• [DIRECTIONS FOR THIS TASK] Lay out the records below as a two-column CSV with the headers "label" and "value", one row per line, from the line with "order: Asterales" through the end of the records, both ends included. Put each field in double quotes, replace any line breaks with spaces, and leave out the pictures.

— START TASK INPUT —

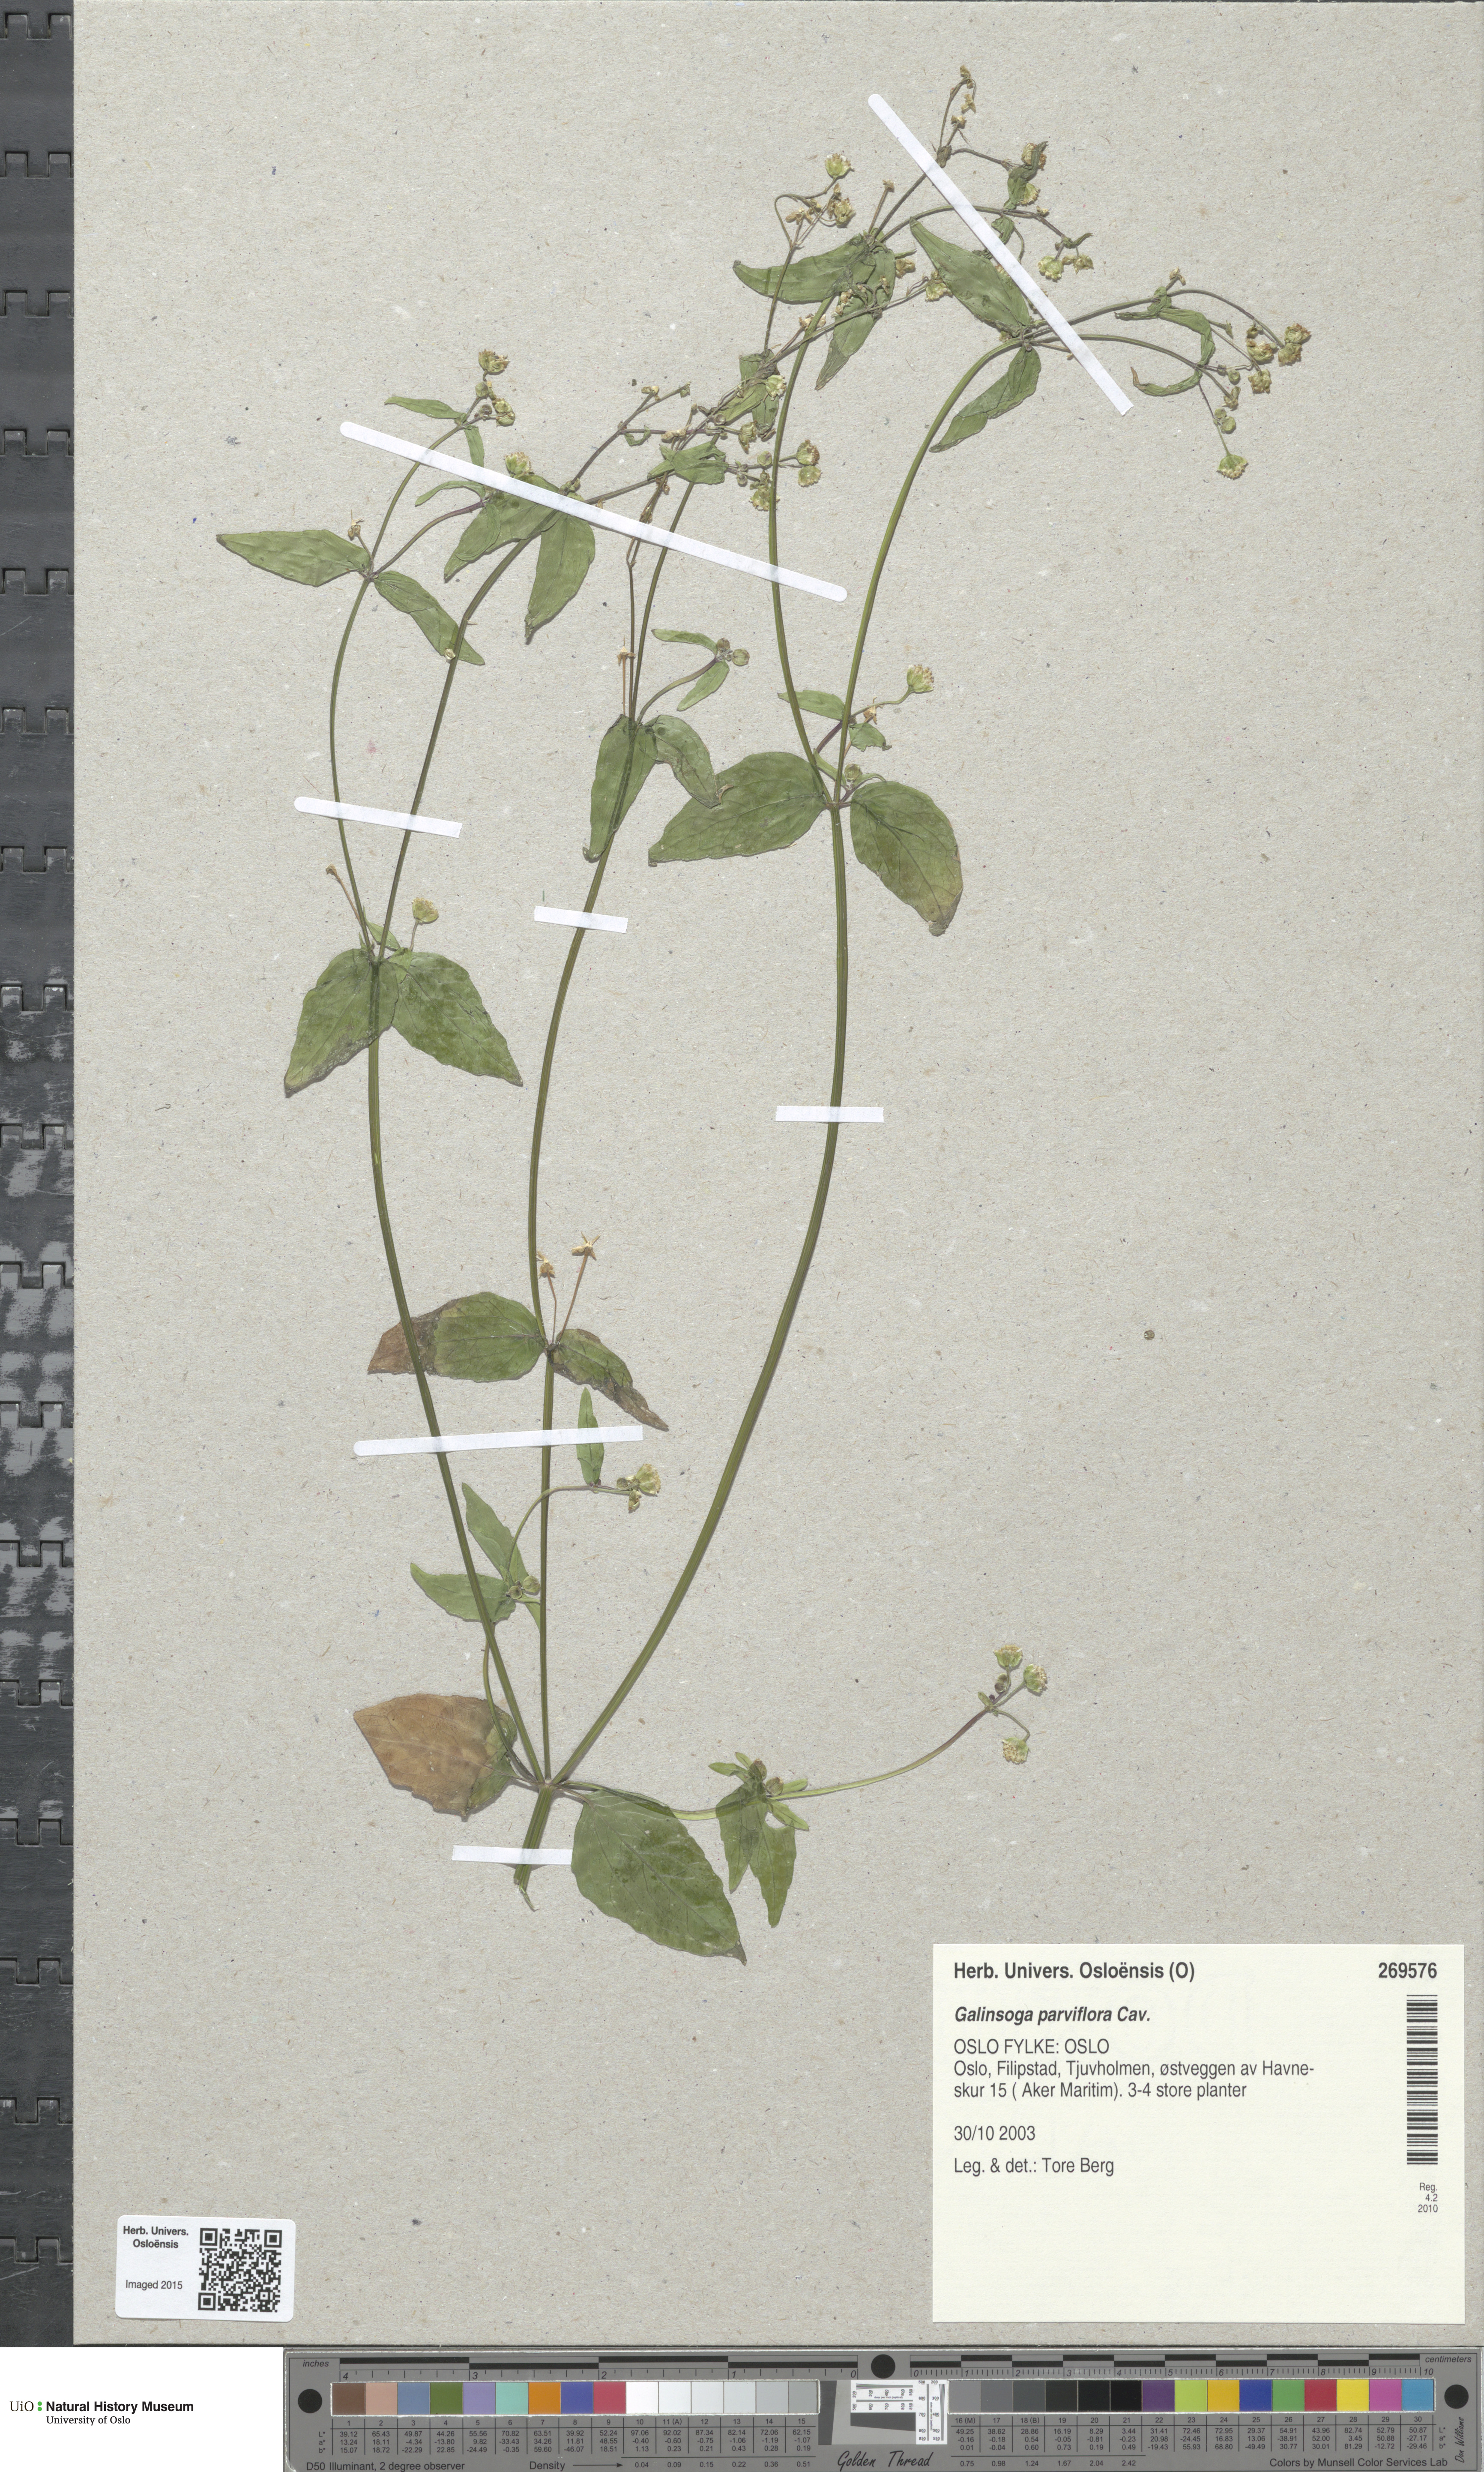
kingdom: Plantae
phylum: Tracheophyta
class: Magnoliopsida
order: Asterales
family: Asteraceae
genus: Galinsoga
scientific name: Galinsoga parviflora
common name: Gallant soldier
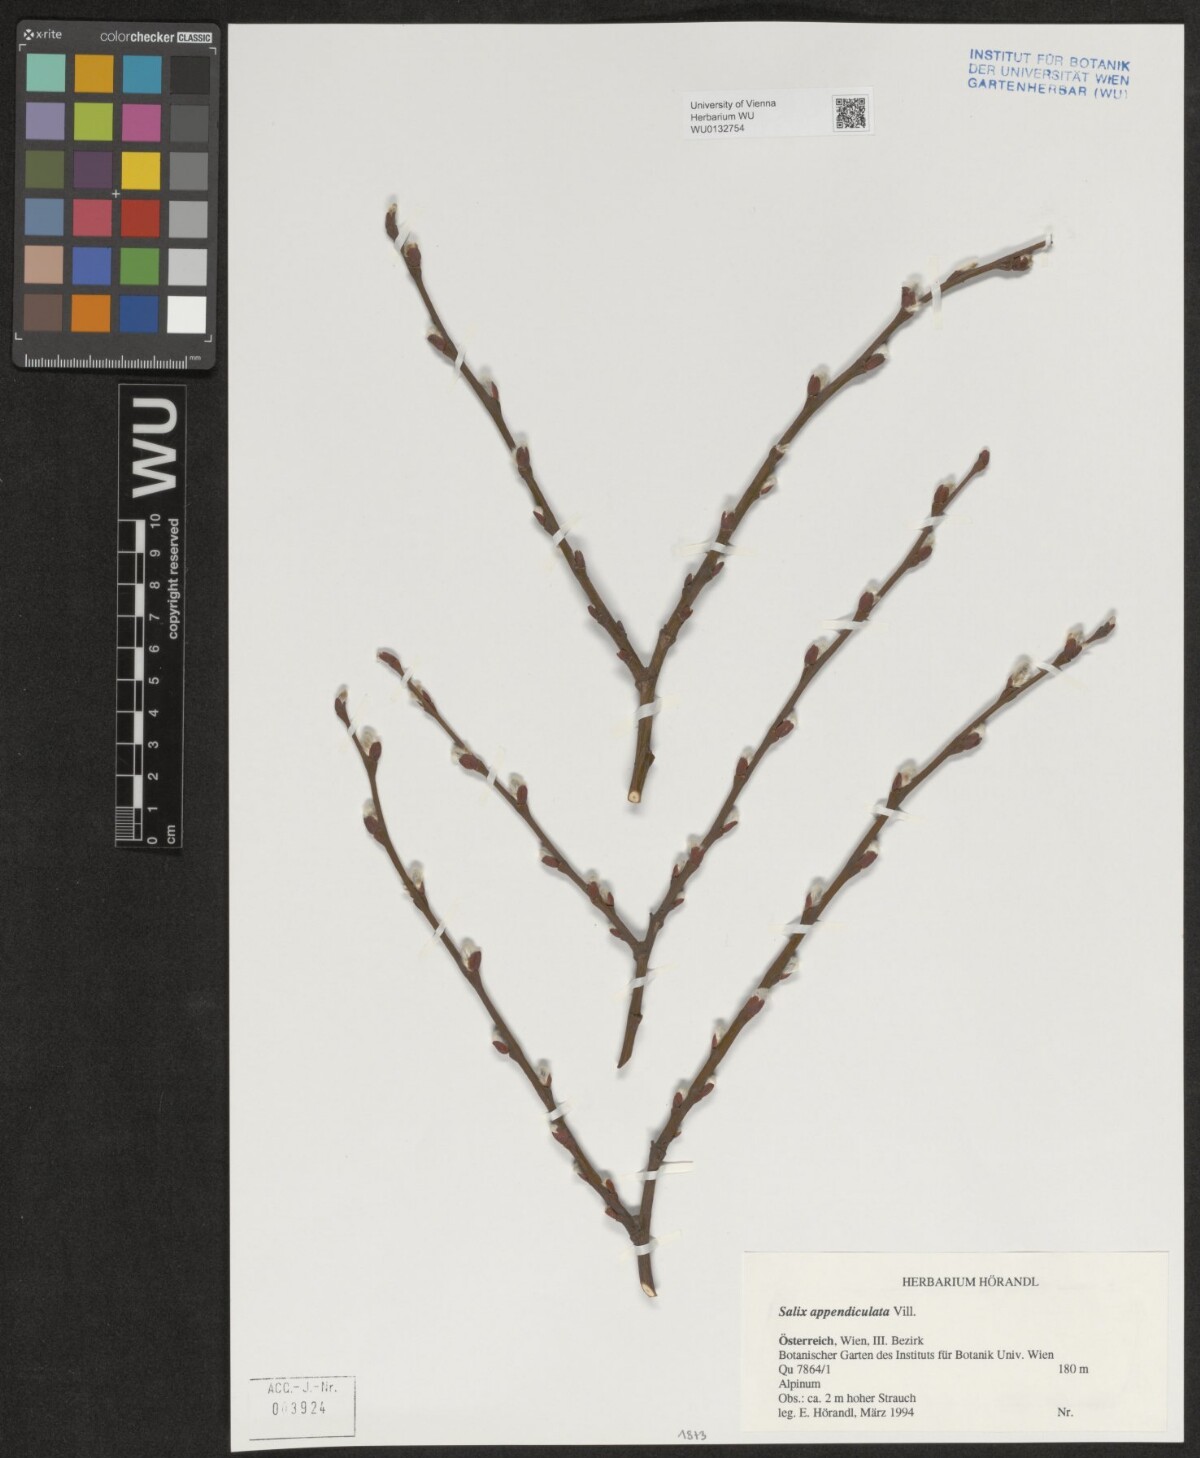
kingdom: Plantae
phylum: Tracheophyta
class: Magnoliopsida
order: Malpighiales
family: Salicaceae
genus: Salix
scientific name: Salix appendiculata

— END TASK INPUT —

• [EXERCISE RESULT]
label,value
"order:","Asterales"
"family:","Asteraceae"
"genus:","Galinsoga"
"scientific name:","Galinsoga parviflora"
"common name:","Gallant soldier"
"kingdom:","Plantae"
"phylum:","Tracheophyta"
"class:","Magnoliopsida"
"order:","Malpighiales"
"family:","Salicaceae"
"genus:","Salix"
"scientific name:","Salix appendiculata"